Let us consider the diagram where,\[AC = 51\], \[B\] is the marked point such that, \[AB = 25\]. Again, \[PQ = AD = 5\]

It is given that,

\[\angle CQB = \angle AQB\].

Therefore \[QB\] is bisector of angle \[\angle AQC\] and as such it divides the base \[AC\] in the ratio of the arm of the angle

\[\dfrac{{AB}}{{BC}} = \dfrac{{QA}}{{QC}}\]

We are going to use Pythagoras theorem for following triangles,

From \[\Delta QDA\] we have, \[\sqrt {Q{D^2} + A{D^2}} = QA\]

From \[\Delta QDC\] we have, \[\sqrt {Q{D^2} + D{C^2}} = QC\]

Let us substitute these values of the sides in the above equation we get,

\[\dfrac{{AB}}{{BC}} = \dfrac{{\sqrt {Q{D^2} + D{A^2}} }}{{\sqrt {Q{D^2} + D{C^2}} }}\]

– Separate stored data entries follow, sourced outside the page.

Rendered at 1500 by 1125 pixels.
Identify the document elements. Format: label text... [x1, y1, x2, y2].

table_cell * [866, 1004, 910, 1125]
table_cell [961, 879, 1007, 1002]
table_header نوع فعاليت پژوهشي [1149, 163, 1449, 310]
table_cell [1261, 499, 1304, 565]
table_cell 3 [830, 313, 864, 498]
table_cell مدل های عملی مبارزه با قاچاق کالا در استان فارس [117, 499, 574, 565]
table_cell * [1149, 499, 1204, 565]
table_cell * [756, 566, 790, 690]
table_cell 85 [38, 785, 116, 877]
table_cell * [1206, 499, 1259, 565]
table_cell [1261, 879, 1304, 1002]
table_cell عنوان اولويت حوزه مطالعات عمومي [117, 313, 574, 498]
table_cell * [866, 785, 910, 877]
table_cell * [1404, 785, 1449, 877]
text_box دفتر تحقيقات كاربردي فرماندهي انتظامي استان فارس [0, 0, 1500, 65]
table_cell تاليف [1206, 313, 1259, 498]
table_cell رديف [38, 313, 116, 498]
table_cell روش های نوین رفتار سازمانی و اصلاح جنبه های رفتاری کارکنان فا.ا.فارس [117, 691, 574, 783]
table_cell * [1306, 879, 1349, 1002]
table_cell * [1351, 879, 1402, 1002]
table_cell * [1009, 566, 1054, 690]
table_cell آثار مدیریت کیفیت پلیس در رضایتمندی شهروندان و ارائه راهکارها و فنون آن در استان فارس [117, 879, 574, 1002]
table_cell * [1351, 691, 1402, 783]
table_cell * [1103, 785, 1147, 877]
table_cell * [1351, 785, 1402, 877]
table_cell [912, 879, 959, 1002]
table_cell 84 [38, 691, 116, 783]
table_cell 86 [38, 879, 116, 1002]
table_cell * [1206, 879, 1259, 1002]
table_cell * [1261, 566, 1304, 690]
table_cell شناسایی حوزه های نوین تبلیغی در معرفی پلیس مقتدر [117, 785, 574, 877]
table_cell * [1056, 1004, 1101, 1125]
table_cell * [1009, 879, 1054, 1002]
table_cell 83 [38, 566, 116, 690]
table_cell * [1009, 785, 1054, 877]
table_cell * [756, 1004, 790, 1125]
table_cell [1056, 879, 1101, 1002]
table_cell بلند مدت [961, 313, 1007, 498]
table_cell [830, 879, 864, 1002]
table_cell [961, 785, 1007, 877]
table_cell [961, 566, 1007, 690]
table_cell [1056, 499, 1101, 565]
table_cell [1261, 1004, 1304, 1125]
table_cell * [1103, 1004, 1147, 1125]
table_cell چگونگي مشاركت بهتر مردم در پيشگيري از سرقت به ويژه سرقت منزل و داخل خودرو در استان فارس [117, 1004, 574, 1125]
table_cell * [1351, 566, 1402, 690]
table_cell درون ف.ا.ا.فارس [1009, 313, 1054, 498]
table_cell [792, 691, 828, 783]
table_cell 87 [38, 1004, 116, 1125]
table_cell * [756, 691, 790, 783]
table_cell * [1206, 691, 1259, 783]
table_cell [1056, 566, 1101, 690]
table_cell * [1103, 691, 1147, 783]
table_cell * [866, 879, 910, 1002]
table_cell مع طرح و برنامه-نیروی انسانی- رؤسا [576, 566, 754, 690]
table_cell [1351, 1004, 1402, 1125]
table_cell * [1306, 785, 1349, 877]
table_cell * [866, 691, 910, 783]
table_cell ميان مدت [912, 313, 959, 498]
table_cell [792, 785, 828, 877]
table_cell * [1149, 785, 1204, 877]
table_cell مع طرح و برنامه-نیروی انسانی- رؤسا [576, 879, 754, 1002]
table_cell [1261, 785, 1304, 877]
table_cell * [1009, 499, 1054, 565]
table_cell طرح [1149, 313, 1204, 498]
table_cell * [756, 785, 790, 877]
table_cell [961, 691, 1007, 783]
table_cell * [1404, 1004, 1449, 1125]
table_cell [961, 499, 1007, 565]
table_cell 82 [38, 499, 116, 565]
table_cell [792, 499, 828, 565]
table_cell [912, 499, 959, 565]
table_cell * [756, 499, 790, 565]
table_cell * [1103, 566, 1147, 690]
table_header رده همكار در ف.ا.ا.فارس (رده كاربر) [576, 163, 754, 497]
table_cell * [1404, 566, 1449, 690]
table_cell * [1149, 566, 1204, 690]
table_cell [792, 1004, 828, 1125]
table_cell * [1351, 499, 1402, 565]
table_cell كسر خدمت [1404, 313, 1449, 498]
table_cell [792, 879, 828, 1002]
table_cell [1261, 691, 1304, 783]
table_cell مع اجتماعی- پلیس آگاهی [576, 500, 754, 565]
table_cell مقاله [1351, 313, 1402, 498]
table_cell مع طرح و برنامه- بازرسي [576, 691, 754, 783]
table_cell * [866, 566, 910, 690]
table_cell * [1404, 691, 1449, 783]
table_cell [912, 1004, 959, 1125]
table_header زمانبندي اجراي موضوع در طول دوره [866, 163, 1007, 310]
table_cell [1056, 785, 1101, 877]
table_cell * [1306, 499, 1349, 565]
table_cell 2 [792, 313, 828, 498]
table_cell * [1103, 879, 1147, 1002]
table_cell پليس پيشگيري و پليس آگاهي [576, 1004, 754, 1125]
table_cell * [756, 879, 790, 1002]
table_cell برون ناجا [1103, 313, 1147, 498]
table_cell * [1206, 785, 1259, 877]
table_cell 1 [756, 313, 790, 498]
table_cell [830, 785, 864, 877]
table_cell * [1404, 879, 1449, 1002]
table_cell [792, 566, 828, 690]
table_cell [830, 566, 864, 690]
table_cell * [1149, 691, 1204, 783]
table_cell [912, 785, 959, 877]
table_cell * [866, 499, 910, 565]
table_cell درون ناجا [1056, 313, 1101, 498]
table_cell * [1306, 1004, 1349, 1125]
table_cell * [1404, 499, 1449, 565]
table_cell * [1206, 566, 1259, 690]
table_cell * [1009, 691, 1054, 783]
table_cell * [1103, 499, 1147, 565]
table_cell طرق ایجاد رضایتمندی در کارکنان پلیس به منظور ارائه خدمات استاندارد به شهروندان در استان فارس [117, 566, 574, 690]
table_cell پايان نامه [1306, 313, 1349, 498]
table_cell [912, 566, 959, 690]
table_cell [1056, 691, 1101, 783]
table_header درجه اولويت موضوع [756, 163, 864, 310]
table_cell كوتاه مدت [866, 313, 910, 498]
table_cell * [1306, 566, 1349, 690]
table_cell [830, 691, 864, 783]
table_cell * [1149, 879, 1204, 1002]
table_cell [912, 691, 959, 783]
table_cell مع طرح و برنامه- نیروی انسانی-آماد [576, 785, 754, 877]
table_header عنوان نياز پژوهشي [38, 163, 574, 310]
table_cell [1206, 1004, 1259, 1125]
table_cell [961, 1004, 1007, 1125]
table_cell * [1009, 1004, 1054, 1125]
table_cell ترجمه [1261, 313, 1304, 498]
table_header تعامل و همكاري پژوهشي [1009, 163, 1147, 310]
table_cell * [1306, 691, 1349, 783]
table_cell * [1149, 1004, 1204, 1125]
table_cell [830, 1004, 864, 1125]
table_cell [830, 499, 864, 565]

Let us consider, \[PA = QD = x\]

Let substitute these known as values we get,

\[\dfrac{{25}}{{26}} = \dfrac{{\sqrt {{x^2} + {5^2}} }}{{\sqrt {{x^2} + {{46}^2}} }}\]

On squaring both sides and cross multiplying we get,

\[625({x^2} + {46^2}) = 676({x^2} + 25)\]

Om simplifying the above equation, we get,

\[51{x^2} = (625 \times {46^2} - 676 \times 25)\]

Simplifying again we get,

\[{x^2} = 25600\]

Taking square root on both sides of the above equation we get,

\[x = 160\]

Hence, the required distance is \[160\]m.

To find the value of x diagram plays a major role, it will help us by leading it to find the triangle to which the Pythagoras theorem is applied.